**Brief:** With pictures omitted, restate the data word for word.

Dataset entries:
►

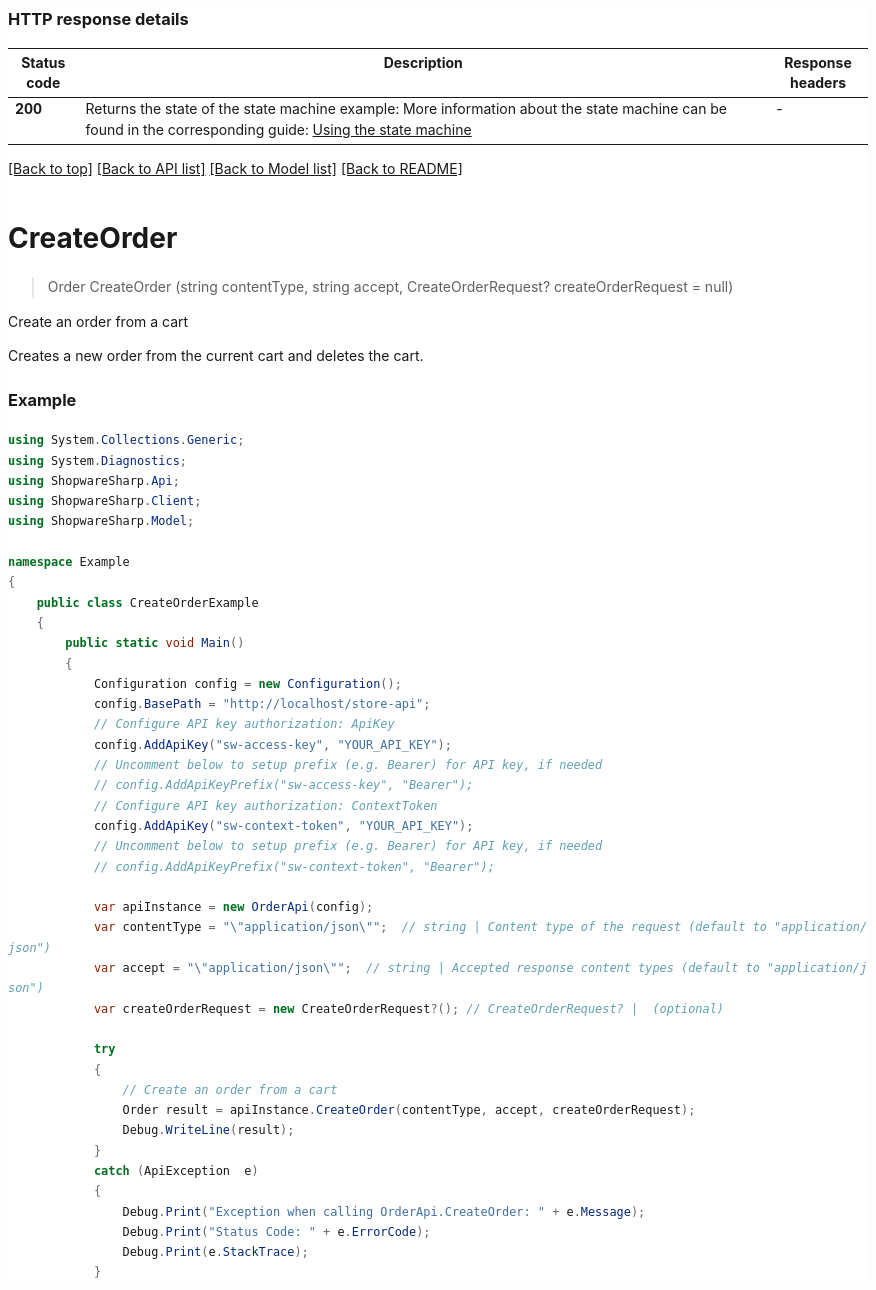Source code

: 
### HTTP response details
| Status code | Description | Response headers |
|-------------|-------------|------------------|
| **200** | Returns the state of the state machine  example: More information about the state machine can be found in the corresponding guide: [Using the state machine](https://developer.shopware.com/docs/guides/plugins/plugins/checkout/order/using-the-state-machine) |  -  |

[[Back to top]](#) [[Back to API list]](../../README.md#documentation-for-api-endpoints) [[Back to Model list]](../../README.md#documentation-for-models) [[Back to README]](../../README.md)

<a name="createorder"></a>
# **CreateOrder**
> Order CreateOrder (string contentType, string accept, CreateOrderRequest? createOrderRequest = null)

Create an order from a cart

Creates a new order from the current cart and deletes the cart.

### Example
```csharp
using System.Collections.Generic;
using System.Diagnostics;
using ShopwareSharp.Api;
using ShopwareSharp.Client;
using ShopwareSharp.Model;

namespace Example
{
    public class CreateOrderExample
    {
        public static void Main()
        {
            Configuration config = new Configuration();
            config.BasePath = "http://localhost/store-api";
            // Configure API key authorization: ApiKey
            config.AddApiKey("sw-access-key", "YOUR_API_KEY");
            // Uncomment below to setup prefix (e.g. Bearer) for API key, if needed
            // config.AddApiKeyPrefix("sw-access-key", "Bearer");
            // Configure API key authorization: ContextToken
            config.AddApiKey("sw-context-token", "YOUR_API_KEY");
            // Uncomment below to setup prefix (e.g. Bearer) for API key, if needed
            // config.AddApiKeyPrefix("sw-context-token", "Bearer");

            var apiInstance = new OrderApi(config);
            var contentType = "\"application/json\"";  // string | Content type of the request (default to "application/json")
            var accept = "\"application/json\"";  // string | Accepted response content types (default to "application/json")
            var createOrderRequest = new CreateOrderRequest?(); // CreateOrderRequest? |  (optional) 

            try
            {
                // Create an order from a cart
                Order result = apiInstance.CreateOrder(contentType, accept, createOrderRequest);
                Debug.WriteLine(result);
            }
            catch (ApiException  e)
            {
                Debug.Print("Exception when calling OrderApi.CreateOrder: " + e.Message);
                Debug.Print("Status Code: " + e.ErrorCode);
                Debug.Print(e.StackTrace);
            }
```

◄

**Answer section:**
Source code

: 
### HTTP response details
| Status code | Description | Response headers |
|-------------|-------------|------------------|
| **200** | Returns the state of the state machine  example: More information about the state machine can be found in the corresponding guide: [Using the state machine](https://developer.shopware.com/docs/guides/plugins/plugins/checkout/order/using-the-state-machine) |  -  |

[[Back to top]](#) [[Back to API list]](../../README.md#documentation-for-api-endpoints) [[Back to Model list]](../../README.md#documentation-for-models) [[Back to README]](../../README.md)

<a name="createorder"></a>
# **CreateOrder**
> Order CreateOrder (string contentType, string accept, CreateOrderRequest? createOrderRequest = null)

Create an order from a cart

Creates a new order from the current cart and deletes the cart.

### Example
```csharp
using System.Collections.Generic;
using System.Diagnostics;
using ShopwareSharp.Api;
using ShopwareSharp.Client;
using ShopwareSharp.Model;

namespace Example
{
    public class CreateOrderExample
    {
        public static void Main()
        {
            Configuration config = new Configuration();
            config.BasePath = "http://localhost/store-api";
            // Configure API key authorization: ApiKey
            config.AddApiKey("sw-access-key", "YOUR_API_KEY");
            // Uncomment below to setup prefix (e.g. Bearer) for API key, if needed
            // config.AddApiKeyPrefix("sw-access-key", "Bearer");
            // Configure API key authorization: ContextToken
            config.AddApiKey("sw-context-token", "YOUR_API_KEY");
            // Uncomment below to setup prefix (e.g. Bearer) for API key, if needed
            // config.AddApiKeyPrefix("sw-context-token", "Bearer");

            var apiInstance = new OrderApi(config);
            var contentType = "\"application/json\"";  // string | Content type of the request (default to "application/json")
            var accept = "\"application/json\"";  // string | Accepted response content types (default to "application/json")
            var createOrderRequest = new CreateOrderRequest?(); // CreateOrderRequest? |  (optional) 

            try
            {
                // Create an order from a cart
                Order result = apiInstance.CreateOrder(contentType, accept, createOrderRequest);
                Debug.WriteLine(result);
            }
            catch (ApiException  e)
            {
                Debug.Print("Exception when calling OrderApi.CreateOrder: " + e.Message);
                Debug.Print("Status Code: " + e.ErrorCode);
                Debug.Print(e.StackTrace);
            }
```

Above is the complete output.